═══ SOURCE PASSAGE ═══

For index notation and tensors, the Shaum's Outline on Tensor Calculus
by David C. Kay is very thorough and chock full of worked examples.
But you can have your cake and eat it too: there is a Dover (cheap!)
book called "Vectors, Tensors, and the Basic Equations of Fluid
Mechanics" (or something very close to that). I don't recall the
author's name.
Christopher Tong
> But you can have your cake and eat it too: there is a Dover (cheap!)
> book called "Vectors, Tensors, and the Basic Equations of Fluid
> Mechanics" (or something very close to that). I don't recall the
> author's name.
The author is Rutherford Aris. Good book.
Robert Martinez
Paul Arendt wrote in message <8jgdr0$a37$1...@newshost.nmt.edu>...
>WJPII <wj...@aol.com> wrote:
>>What is the vector form of the basic equations of fluid mechanics...

═══ ENTRIES PROVIDED ═══

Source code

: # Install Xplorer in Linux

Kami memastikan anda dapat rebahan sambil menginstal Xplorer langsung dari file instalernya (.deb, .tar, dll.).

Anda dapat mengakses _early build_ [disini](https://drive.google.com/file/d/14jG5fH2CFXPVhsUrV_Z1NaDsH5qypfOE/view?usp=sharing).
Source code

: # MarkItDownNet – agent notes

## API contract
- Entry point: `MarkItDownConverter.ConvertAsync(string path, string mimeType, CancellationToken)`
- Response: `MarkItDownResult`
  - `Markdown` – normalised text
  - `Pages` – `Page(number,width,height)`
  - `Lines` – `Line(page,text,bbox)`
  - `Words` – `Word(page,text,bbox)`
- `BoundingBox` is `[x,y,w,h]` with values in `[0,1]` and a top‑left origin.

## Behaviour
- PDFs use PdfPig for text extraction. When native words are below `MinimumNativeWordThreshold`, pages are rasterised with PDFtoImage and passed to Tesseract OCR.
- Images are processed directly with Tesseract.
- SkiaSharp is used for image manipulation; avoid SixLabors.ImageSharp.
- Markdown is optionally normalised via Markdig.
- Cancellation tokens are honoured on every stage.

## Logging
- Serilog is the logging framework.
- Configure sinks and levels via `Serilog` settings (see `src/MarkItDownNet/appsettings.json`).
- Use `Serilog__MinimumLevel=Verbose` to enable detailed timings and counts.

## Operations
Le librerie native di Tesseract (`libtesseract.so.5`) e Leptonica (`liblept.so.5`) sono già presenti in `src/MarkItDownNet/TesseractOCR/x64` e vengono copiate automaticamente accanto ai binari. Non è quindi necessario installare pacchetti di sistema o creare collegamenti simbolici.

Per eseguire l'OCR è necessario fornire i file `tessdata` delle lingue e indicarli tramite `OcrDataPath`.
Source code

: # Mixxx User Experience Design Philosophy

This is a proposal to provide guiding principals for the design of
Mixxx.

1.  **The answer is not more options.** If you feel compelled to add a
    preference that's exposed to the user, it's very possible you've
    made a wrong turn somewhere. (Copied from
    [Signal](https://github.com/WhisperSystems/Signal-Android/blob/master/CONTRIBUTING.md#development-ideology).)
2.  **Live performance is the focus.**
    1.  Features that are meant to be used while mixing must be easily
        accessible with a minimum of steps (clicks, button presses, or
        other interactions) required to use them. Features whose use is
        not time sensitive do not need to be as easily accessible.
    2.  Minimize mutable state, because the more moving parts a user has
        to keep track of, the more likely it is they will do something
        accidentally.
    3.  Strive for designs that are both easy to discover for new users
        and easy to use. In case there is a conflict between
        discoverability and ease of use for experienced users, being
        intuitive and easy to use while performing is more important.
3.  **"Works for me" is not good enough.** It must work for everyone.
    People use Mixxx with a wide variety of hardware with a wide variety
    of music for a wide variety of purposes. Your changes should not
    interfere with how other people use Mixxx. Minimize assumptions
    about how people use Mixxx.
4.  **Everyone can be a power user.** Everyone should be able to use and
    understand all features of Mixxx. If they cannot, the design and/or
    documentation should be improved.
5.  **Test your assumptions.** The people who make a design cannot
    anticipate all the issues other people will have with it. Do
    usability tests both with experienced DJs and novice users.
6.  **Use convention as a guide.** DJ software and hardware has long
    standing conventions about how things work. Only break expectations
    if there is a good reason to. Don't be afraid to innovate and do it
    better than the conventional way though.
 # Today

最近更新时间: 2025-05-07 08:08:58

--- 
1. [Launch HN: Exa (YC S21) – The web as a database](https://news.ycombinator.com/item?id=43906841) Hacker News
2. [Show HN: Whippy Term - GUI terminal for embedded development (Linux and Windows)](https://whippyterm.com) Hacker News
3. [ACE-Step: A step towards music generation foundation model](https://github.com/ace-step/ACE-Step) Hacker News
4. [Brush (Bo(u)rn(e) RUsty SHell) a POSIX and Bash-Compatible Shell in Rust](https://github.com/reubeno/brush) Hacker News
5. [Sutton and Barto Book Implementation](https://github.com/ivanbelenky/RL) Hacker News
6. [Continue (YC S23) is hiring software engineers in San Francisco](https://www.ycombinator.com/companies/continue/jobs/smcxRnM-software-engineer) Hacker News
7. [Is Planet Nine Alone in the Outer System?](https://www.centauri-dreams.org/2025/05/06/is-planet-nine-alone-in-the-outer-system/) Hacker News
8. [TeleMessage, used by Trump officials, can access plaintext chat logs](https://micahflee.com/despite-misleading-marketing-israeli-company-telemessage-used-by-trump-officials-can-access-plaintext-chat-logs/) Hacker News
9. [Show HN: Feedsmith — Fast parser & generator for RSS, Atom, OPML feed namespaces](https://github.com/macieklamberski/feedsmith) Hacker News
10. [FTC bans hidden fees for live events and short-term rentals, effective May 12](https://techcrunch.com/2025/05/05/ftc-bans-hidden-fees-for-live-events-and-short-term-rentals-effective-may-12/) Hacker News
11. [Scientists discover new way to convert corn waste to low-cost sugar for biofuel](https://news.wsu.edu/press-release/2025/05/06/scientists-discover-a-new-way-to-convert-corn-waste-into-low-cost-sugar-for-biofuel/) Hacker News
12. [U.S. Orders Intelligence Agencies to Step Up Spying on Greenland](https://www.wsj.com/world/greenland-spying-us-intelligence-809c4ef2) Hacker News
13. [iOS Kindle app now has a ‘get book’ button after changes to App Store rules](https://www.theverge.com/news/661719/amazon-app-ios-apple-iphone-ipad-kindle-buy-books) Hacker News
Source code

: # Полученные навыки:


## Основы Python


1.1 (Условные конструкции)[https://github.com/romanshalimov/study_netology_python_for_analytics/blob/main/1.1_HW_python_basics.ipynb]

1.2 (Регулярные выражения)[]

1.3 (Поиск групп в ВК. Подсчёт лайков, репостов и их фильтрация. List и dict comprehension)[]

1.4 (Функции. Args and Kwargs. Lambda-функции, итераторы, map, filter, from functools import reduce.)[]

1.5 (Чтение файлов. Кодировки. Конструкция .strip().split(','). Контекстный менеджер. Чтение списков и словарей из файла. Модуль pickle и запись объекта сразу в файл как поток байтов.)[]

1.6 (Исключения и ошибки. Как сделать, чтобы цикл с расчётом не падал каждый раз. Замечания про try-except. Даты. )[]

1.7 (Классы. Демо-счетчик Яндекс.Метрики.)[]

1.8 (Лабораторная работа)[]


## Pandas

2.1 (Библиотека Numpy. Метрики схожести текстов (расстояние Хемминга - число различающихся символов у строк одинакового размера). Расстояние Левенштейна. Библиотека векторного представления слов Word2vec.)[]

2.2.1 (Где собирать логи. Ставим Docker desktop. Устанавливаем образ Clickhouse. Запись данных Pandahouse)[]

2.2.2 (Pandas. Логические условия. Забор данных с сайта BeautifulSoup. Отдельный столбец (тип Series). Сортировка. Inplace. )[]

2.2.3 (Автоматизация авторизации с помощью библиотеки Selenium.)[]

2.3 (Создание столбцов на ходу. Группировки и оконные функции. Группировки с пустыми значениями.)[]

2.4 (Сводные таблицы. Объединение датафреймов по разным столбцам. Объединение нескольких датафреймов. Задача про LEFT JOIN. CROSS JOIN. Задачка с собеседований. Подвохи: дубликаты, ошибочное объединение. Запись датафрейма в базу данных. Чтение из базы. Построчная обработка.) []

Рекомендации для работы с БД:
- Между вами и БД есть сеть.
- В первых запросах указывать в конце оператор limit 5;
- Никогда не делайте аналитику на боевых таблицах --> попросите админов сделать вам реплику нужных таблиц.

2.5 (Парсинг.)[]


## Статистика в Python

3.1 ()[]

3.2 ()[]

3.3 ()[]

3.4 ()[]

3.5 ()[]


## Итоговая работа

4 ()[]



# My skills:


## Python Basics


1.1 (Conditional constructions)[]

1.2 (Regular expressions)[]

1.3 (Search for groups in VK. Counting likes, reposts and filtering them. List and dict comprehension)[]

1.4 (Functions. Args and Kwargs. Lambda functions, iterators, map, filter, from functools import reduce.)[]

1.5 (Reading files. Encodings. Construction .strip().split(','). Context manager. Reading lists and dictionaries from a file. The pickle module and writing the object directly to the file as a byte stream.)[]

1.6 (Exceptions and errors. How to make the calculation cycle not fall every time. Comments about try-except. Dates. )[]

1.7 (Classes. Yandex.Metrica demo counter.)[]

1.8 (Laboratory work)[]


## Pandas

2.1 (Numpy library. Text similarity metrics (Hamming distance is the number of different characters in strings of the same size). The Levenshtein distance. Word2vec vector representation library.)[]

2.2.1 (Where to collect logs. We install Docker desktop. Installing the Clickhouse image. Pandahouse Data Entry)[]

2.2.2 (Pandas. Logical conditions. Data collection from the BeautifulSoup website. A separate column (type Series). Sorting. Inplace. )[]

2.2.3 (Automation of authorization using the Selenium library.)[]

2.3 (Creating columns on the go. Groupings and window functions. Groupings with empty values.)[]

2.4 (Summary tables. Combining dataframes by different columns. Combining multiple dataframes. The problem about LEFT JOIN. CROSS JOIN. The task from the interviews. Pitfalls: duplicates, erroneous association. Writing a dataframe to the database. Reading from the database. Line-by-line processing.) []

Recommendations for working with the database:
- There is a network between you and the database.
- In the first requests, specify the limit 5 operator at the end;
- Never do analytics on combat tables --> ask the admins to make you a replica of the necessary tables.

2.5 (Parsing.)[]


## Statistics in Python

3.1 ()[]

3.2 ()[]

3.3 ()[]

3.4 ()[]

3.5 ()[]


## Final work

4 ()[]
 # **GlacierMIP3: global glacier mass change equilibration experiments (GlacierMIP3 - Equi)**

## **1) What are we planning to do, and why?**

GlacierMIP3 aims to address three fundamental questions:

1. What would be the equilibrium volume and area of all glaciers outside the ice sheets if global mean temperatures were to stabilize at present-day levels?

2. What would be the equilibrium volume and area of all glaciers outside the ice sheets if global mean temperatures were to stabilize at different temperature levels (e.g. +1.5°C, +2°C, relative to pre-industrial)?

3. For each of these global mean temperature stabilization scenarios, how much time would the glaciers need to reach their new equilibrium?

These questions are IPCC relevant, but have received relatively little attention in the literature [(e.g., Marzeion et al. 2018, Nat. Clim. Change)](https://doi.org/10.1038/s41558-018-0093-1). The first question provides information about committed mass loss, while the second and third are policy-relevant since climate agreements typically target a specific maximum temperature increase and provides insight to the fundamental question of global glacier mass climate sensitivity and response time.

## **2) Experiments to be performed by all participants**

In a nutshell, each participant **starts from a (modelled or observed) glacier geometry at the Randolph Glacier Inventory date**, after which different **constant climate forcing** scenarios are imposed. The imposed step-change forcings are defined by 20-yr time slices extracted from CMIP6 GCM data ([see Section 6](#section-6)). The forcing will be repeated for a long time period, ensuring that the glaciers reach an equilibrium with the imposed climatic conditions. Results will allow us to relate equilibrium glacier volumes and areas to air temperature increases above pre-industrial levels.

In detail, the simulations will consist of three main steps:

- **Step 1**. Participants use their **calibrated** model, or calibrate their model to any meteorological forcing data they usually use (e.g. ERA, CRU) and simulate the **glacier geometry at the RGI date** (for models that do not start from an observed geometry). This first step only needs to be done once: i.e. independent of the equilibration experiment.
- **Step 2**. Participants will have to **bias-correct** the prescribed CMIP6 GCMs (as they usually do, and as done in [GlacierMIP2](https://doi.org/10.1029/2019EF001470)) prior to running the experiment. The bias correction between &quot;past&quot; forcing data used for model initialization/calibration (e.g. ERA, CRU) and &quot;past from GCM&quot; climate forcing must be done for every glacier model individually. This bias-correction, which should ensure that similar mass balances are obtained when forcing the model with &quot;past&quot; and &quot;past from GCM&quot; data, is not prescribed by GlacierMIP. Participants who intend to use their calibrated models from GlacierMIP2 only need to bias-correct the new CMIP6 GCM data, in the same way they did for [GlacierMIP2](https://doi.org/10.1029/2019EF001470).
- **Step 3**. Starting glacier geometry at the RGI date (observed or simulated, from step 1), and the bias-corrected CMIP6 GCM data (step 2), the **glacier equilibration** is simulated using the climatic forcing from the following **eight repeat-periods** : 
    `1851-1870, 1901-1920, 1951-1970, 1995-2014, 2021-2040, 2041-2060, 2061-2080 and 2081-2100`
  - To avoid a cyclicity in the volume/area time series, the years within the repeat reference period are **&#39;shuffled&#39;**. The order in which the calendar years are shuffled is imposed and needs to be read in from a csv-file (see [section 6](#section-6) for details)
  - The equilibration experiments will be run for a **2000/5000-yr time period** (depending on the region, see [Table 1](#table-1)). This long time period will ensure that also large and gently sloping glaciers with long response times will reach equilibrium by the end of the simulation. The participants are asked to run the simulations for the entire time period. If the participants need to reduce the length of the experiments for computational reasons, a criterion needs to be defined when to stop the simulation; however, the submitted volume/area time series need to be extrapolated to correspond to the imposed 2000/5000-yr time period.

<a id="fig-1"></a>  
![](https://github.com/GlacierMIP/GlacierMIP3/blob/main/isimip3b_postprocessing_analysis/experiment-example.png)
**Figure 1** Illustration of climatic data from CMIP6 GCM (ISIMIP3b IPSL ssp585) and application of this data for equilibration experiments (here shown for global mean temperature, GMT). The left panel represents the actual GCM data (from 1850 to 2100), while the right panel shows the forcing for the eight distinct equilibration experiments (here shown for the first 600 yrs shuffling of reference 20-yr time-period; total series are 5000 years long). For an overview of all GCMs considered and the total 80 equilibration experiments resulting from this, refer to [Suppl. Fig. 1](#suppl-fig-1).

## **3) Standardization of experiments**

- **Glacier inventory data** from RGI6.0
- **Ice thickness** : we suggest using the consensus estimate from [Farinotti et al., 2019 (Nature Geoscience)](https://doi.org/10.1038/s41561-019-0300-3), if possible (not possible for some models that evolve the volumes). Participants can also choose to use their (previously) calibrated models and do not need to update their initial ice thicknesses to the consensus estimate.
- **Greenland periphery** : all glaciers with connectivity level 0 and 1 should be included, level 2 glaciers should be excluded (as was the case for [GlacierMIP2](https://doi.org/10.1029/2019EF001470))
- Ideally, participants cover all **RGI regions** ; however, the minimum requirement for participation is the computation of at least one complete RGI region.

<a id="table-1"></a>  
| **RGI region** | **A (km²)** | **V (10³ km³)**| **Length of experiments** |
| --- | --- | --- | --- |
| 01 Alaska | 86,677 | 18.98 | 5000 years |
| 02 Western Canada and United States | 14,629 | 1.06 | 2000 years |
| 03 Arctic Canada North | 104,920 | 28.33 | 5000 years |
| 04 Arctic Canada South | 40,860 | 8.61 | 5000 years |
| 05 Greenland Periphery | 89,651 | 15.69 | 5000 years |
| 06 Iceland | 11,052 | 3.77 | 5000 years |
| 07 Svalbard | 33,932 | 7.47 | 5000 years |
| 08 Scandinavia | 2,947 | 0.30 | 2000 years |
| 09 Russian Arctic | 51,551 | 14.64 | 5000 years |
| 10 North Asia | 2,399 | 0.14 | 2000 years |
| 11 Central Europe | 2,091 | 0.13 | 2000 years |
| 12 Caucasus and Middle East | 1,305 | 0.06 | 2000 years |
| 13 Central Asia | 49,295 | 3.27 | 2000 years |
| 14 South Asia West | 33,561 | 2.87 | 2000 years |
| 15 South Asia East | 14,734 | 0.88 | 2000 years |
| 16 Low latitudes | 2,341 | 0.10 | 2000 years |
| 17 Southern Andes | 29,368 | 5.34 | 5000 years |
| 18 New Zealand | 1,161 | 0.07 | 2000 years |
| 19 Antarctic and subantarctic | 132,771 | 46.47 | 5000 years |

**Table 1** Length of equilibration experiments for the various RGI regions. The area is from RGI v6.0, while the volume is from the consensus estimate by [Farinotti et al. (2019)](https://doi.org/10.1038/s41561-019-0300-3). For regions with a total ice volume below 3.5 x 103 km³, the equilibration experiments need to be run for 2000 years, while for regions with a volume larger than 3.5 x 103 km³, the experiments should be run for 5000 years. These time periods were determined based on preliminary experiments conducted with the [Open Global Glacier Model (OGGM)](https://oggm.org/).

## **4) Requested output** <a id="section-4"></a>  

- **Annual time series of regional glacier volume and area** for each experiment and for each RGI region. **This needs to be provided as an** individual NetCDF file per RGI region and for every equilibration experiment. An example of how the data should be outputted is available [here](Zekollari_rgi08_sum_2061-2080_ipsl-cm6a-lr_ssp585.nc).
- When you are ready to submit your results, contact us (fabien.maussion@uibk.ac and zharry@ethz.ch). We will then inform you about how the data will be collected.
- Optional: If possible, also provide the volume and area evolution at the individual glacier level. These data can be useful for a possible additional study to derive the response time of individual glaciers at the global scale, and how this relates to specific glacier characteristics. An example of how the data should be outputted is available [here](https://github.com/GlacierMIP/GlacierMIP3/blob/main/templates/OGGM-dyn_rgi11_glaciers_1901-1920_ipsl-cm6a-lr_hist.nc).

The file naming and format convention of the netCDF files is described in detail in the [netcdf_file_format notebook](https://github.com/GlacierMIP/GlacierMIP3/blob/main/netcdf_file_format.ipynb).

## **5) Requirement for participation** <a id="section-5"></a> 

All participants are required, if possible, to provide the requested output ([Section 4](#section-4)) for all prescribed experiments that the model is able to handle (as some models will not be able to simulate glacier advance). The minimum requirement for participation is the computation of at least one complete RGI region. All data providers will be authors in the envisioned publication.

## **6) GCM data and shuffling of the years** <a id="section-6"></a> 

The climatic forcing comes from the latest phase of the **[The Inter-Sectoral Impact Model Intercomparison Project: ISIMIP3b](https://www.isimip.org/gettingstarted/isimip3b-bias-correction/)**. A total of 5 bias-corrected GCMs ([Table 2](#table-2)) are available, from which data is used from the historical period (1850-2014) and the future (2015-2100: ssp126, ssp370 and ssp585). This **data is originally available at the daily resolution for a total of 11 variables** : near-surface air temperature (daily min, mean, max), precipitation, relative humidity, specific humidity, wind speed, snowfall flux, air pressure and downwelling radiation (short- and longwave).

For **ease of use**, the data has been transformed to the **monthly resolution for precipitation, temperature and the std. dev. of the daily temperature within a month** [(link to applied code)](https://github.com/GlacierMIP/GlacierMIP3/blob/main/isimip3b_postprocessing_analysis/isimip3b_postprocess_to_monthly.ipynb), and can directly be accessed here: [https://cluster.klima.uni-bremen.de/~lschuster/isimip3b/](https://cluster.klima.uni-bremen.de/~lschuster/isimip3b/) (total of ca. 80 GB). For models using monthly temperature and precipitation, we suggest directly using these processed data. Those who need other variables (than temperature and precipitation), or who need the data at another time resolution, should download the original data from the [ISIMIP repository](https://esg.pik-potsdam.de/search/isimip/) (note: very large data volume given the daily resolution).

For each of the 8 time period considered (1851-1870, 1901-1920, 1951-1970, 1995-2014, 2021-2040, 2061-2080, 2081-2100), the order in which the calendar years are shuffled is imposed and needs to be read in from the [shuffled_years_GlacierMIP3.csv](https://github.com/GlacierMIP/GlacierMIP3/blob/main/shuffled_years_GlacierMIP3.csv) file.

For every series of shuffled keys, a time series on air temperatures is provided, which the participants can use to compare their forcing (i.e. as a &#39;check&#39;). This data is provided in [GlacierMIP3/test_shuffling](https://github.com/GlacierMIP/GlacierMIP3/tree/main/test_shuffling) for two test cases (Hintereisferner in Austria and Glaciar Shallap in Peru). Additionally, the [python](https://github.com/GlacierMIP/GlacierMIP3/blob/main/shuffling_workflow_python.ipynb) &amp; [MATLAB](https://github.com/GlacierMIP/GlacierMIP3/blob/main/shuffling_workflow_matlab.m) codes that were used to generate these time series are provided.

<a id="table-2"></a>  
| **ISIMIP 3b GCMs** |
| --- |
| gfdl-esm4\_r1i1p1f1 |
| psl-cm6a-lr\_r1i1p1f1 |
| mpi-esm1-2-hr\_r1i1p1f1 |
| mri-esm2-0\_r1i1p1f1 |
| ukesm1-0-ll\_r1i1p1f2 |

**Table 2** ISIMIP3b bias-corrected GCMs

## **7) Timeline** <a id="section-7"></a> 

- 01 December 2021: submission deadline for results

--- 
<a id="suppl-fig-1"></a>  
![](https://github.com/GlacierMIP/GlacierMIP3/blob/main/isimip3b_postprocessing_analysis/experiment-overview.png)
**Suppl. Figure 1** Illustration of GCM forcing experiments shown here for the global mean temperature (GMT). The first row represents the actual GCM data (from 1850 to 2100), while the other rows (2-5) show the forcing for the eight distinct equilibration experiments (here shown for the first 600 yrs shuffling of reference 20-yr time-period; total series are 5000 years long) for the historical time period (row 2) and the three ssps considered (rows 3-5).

═══

**PROMPT A:** In the forum thread on tensor textbooks, who is identified as the author of the Dover book on vectors, tensors, and the basic equations of fluid mechanics?
**PROMPT B:** Write the next part of the forum thread on tensor textbooks, beginning after its final line.

**RESPONSE A:** Rutherford Aris

**RESPONSE B:**
>>
>>...maybe someon could
>>point me to a book that gives a thourough, slow paced introduction of
indices
>>notation and tensors. Preferably such a book would focus on this topic and
>>not have a specific application (like fluid mechanics) as a major goal of
>>the book.
>
>For index notation and tensors, the Shaum's Outline on Tensor Calculus
>by David C. Kay is very thorough and chock full of worked examples.
>book called "Vectors, Tensors, and the Basic Equations of Fluid
>Mechanics" (or something very close to that). I don't recall the
>author's name.
>
The author's name is Rutherford Aris and you can get it at your local Barnes
& Noble for $10. It's very well written.